TASK MATERIAL:
★ ★ ★ ★ ★

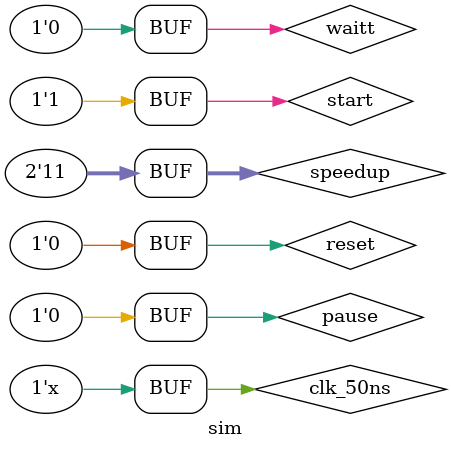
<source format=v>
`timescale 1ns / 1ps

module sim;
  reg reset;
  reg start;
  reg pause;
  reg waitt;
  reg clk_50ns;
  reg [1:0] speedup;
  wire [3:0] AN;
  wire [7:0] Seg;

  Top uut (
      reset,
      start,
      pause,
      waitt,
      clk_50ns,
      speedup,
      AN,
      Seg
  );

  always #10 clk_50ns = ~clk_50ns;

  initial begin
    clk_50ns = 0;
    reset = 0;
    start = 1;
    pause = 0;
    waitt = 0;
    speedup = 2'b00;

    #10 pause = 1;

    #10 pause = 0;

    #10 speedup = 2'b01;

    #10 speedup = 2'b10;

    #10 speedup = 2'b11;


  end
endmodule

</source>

★ ★ ★ ★ ★

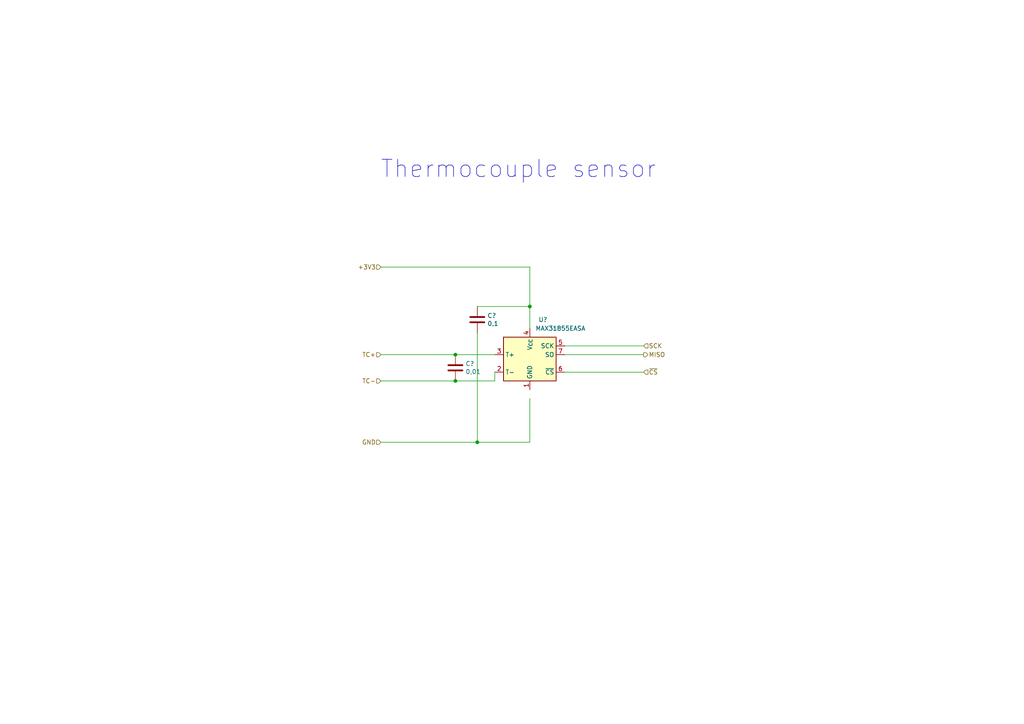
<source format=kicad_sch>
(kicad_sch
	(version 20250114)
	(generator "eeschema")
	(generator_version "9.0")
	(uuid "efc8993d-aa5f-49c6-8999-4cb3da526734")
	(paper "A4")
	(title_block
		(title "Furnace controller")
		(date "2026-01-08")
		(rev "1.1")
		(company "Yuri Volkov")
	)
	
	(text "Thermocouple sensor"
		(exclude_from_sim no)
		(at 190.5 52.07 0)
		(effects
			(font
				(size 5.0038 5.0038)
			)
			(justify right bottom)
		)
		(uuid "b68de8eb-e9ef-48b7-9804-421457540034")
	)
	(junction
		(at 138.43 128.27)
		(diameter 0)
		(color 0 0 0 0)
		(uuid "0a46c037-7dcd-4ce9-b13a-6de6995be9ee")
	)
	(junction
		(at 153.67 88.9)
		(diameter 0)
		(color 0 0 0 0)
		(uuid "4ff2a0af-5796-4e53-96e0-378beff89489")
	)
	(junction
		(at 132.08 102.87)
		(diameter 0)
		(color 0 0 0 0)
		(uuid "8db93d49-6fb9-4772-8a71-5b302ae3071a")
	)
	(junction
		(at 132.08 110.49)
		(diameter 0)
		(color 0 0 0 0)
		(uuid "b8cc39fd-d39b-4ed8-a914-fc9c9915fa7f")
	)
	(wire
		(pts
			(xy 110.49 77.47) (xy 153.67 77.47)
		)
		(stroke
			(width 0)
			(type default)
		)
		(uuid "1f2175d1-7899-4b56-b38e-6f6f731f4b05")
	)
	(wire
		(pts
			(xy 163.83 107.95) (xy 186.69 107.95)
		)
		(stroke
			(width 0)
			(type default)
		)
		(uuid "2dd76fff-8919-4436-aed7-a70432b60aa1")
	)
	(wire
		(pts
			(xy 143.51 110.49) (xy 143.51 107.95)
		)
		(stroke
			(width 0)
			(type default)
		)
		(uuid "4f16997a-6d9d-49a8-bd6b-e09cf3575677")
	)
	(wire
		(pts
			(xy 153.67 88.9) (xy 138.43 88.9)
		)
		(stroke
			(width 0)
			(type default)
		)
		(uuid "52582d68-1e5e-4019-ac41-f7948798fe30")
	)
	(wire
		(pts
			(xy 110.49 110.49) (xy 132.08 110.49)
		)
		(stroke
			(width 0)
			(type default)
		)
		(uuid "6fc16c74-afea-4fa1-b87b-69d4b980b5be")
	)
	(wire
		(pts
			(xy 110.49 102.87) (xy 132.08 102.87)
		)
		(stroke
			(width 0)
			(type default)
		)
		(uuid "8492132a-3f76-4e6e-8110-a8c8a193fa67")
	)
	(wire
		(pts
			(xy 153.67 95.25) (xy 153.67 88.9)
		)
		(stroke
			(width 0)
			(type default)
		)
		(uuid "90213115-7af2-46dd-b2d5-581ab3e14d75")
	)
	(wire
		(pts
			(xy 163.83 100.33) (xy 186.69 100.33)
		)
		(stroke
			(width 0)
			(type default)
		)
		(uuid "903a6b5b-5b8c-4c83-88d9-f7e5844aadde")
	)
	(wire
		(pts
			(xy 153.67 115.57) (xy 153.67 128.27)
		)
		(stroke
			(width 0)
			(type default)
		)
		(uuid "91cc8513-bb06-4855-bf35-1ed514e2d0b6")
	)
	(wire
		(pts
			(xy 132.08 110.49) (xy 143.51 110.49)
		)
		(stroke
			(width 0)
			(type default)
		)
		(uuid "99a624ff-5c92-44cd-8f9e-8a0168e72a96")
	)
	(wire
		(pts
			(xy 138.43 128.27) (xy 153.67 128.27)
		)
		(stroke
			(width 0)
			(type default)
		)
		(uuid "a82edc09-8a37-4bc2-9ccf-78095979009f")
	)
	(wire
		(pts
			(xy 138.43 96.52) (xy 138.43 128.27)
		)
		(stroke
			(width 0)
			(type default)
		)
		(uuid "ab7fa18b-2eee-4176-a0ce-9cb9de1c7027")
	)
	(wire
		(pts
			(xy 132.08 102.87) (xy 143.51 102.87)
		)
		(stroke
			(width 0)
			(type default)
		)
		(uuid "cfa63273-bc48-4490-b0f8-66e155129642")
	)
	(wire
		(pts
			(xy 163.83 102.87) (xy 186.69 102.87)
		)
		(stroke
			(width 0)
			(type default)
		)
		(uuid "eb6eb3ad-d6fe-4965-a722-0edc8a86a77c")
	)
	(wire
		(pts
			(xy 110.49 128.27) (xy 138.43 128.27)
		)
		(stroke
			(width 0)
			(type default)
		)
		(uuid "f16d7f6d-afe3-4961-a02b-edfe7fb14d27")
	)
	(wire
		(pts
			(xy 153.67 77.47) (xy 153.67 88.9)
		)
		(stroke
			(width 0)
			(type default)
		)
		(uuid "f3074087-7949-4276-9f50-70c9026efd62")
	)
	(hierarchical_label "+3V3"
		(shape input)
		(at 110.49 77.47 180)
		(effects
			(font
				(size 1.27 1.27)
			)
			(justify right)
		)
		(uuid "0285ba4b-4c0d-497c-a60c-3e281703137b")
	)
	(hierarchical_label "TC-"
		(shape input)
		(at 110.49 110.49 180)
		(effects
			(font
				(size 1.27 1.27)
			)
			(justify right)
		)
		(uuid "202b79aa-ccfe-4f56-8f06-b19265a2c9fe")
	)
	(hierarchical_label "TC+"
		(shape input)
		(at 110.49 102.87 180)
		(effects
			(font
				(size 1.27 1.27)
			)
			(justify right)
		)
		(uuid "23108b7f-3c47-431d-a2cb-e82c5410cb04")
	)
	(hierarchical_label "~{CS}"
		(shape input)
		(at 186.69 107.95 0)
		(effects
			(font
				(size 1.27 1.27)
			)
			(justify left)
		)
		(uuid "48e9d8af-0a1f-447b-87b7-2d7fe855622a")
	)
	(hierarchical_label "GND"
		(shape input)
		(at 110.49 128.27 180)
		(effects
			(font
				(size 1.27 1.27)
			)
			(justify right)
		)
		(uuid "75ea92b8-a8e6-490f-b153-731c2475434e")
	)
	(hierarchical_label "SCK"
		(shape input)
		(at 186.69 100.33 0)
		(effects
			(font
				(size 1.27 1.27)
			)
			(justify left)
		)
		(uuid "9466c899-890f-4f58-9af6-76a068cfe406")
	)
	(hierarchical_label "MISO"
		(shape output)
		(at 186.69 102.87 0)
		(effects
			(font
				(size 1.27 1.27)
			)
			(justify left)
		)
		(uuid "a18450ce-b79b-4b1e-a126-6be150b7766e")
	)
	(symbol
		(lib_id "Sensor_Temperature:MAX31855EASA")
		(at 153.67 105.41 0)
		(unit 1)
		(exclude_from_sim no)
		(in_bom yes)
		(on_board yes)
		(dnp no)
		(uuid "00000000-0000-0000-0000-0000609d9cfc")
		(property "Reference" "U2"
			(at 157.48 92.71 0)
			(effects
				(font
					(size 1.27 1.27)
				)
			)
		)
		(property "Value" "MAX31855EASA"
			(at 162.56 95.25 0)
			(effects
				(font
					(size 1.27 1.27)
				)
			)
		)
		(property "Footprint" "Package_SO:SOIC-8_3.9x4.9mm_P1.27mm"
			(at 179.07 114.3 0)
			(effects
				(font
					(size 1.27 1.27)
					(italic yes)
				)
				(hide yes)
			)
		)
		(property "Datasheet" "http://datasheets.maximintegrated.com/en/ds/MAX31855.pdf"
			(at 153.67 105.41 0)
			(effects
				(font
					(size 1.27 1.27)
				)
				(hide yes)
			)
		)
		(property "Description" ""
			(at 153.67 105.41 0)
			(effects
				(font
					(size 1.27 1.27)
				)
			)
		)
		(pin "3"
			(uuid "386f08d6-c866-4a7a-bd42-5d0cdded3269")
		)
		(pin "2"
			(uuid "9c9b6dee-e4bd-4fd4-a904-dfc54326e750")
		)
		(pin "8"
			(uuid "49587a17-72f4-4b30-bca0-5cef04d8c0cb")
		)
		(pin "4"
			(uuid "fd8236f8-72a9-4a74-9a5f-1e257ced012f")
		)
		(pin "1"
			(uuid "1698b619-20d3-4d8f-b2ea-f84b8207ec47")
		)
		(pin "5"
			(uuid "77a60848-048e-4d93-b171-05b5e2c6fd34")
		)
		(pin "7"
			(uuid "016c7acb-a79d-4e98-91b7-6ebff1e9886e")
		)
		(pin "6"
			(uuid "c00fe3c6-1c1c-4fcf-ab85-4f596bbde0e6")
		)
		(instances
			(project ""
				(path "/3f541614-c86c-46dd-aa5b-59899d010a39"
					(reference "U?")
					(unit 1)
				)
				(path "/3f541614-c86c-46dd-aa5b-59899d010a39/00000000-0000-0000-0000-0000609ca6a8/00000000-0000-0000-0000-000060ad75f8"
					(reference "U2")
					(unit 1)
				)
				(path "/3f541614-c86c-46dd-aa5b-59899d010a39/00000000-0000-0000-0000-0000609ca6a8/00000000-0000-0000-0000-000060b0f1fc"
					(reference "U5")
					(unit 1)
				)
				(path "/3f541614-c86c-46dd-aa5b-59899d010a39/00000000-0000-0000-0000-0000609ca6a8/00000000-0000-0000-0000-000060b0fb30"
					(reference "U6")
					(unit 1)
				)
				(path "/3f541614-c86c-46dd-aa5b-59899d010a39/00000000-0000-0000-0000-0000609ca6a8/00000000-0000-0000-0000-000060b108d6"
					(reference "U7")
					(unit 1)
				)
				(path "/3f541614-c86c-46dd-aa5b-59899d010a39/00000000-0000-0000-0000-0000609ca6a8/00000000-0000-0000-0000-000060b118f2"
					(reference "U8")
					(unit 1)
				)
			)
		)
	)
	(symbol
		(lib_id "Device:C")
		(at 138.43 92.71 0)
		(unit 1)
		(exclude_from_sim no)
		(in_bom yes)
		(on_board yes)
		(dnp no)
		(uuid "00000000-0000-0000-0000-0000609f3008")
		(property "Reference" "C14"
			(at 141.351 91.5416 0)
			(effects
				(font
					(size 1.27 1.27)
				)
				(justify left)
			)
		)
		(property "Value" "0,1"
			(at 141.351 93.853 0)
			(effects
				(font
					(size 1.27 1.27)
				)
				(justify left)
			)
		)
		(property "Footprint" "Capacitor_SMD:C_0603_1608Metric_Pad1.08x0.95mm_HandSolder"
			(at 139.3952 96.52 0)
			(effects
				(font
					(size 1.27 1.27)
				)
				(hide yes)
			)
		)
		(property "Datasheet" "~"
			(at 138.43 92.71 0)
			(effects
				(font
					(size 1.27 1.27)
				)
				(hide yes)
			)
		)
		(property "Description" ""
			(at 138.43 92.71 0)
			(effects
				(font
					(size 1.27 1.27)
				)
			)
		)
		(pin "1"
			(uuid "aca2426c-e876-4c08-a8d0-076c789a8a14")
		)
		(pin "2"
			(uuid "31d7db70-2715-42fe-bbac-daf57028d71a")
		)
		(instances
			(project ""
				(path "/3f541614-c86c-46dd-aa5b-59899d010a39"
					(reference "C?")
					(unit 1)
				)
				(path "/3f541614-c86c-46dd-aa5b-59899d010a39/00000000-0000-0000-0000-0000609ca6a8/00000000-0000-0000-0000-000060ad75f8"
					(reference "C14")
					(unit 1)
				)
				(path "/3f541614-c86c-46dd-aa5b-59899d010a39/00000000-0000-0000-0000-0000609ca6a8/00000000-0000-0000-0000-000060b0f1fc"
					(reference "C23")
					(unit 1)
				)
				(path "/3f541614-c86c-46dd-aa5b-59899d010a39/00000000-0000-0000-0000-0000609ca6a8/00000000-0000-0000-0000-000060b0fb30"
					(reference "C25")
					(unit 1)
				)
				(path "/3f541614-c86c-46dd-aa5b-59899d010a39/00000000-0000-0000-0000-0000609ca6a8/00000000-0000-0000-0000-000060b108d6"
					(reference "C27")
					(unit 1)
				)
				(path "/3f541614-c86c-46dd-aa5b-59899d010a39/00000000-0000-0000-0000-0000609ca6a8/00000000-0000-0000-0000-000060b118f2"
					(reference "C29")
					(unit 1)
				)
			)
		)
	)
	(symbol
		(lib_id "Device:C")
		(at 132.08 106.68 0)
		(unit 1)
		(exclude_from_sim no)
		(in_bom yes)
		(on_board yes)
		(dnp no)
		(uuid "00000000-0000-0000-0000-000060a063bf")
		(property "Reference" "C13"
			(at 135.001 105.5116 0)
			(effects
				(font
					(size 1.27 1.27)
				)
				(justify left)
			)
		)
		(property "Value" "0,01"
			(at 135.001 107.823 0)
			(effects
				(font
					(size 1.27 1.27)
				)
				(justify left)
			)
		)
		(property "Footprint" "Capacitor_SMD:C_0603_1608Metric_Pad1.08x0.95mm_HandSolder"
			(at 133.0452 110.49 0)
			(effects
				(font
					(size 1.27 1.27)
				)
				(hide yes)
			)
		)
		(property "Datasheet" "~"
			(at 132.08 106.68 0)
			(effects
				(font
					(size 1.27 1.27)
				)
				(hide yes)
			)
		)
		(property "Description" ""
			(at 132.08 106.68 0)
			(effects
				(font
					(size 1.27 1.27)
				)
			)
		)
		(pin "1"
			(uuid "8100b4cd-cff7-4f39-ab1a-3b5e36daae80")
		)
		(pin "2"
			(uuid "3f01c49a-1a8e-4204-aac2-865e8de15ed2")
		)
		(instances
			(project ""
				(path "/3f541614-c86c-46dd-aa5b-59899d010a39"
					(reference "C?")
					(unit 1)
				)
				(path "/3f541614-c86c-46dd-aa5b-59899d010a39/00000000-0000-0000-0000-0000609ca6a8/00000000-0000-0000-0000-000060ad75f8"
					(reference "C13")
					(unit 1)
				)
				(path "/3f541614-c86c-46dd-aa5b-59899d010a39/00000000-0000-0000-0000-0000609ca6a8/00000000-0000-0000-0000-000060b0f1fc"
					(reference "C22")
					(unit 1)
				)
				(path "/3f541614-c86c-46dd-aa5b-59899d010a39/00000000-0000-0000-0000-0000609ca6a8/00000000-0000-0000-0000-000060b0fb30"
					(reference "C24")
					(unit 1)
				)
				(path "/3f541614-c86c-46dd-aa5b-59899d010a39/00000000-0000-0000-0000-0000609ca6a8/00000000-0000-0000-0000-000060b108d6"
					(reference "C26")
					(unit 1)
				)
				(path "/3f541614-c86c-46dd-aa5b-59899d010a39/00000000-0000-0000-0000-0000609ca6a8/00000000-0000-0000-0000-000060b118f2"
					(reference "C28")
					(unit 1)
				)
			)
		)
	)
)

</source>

★ ★ ★ ★ ★

TASK TO COMPLETE:
Print, without alteration, only the lines above between the one holding "<source format=v>" and the one holding "initial begin", inclusive.

WRITTEN SOLUTION:
<source format=v>
`timescale 1ns / 1ps

module sim;
  reg reset;
  reg start;
  reg pause;
  reg waitt;
  reg clk_50ns;
  reg [1:0] speedup;
  wire [3:0] AN;
  wire [7:0] Seg;

  Top uut (
      reset,
      start,
      pause,
      waitt,
      clk_50ns,
      speedup,
      AN,
      Seg
  );

  always #10 clk_50ns = ~clk_50ns;

  initial begin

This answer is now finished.